DIRECTIONS:
Copy exactly the lines of the material below that fall between the line with "right shoulder: (107, 76)" and the line with "right knee: (348, 357)", both of those lines included; pictures stay out.
━━━ EXTRACTED INFORMATION ━━━
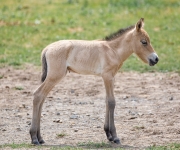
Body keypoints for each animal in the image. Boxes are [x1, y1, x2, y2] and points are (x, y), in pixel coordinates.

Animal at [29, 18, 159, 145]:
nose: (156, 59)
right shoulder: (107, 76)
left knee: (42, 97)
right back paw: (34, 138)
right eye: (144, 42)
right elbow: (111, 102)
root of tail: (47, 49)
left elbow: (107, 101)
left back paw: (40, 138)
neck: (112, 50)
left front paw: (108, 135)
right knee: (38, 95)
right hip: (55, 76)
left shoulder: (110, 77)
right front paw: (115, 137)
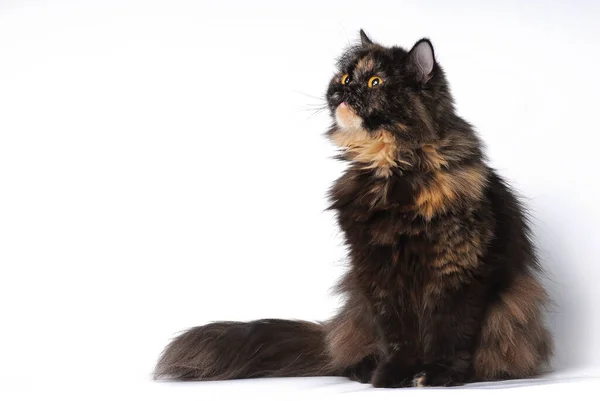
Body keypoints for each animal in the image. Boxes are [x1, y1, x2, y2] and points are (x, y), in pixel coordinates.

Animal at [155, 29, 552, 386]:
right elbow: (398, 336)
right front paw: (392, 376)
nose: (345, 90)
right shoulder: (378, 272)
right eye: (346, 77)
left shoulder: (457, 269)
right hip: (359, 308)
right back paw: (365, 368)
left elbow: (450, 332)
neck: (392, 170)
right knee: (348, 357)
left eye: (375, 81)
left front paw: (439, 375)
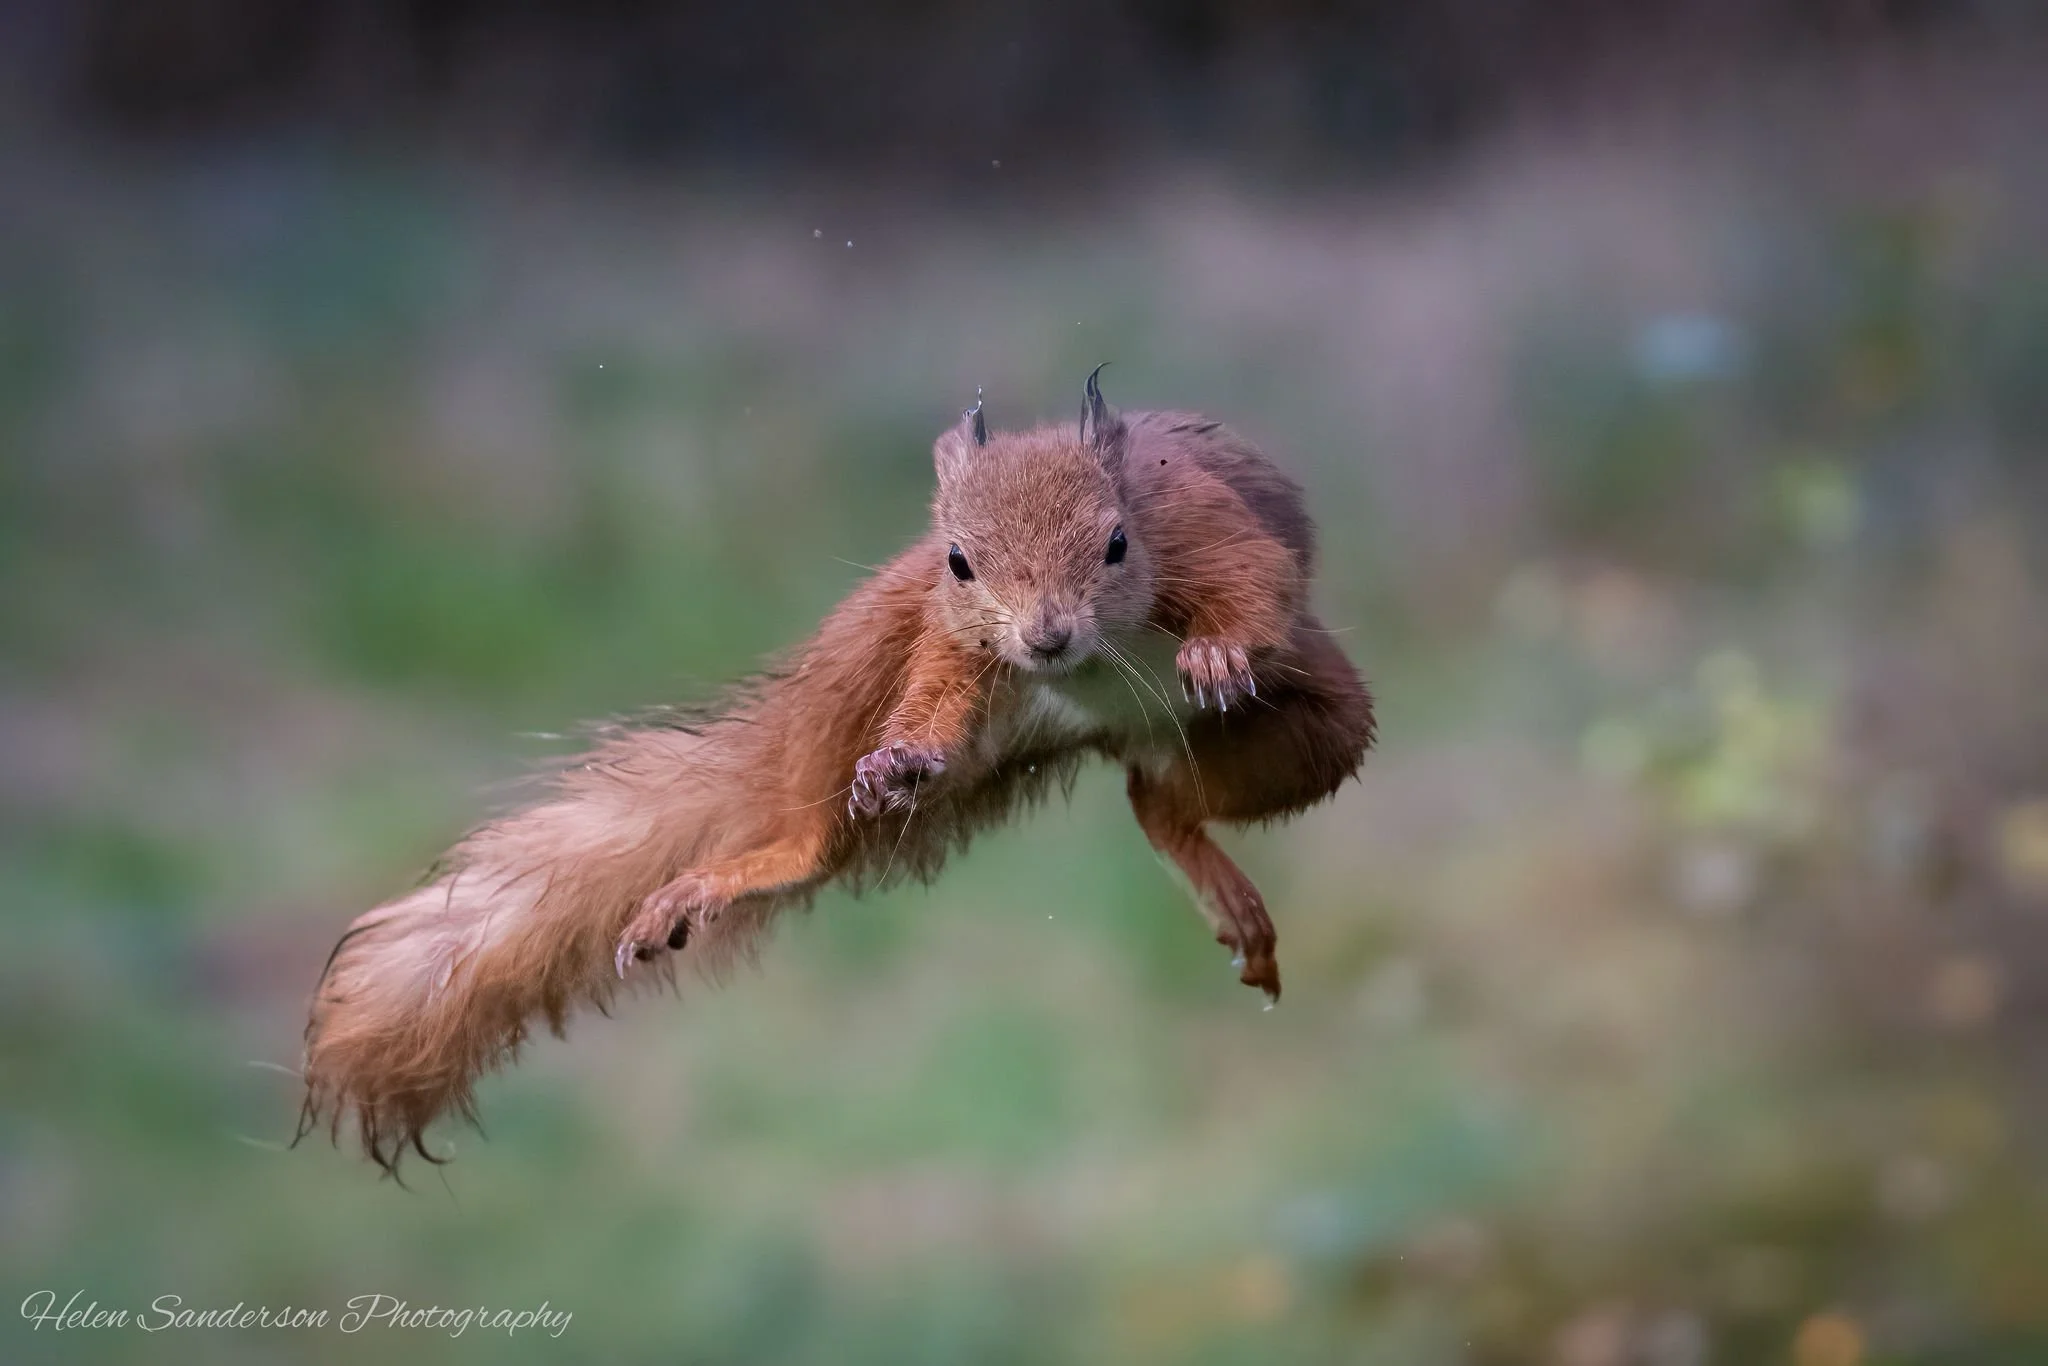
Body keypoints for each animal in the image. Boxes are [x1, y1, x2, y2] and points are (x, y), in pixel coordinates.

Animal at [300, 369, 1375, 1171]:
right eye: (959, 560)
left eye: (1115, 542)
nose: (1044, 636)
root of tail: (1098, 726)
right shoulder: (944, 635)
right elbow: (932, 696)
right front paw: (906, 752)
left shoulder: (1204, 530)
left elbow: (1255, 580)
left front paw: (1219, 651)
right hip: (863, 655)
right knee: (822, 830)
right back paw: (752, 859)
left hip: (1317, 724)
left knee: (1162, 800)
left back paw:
━━━
EXERCISE ANSWER:
right shoulder: (107, 76)
left knee: (42, 97)
right back paw: (34, 138)
right eye: (144, 42)
right elbow: (111, 102)
root of tail: (47, 49)
left elbow: (107, 101)
left back paw: (40, 138)
neck: (112, 50)
left front paw: (108, 135)
right knee: (38, 95)
right hip: (55, 76)
left shoulder: (110, 77)
right front paw: (115, 137)
Body keypoints for each animal in the image. Boxes are [x1, y1, x2, y2] and points are (x, y), in pixel coordinates.

Animal at [155, 29, 552, 386]:
right elbow: (398, 336)
right front paw: (392, 376)
nose: (345, 90)
right shoulder: (378, 272)
right eye: (346, 77)
left shoulder: (457, 269)
right hip: (359, 308)
right back paw: (365, 368)
left elbow: (450, 332)
neck: (392, 170)
right knee: (348, 357)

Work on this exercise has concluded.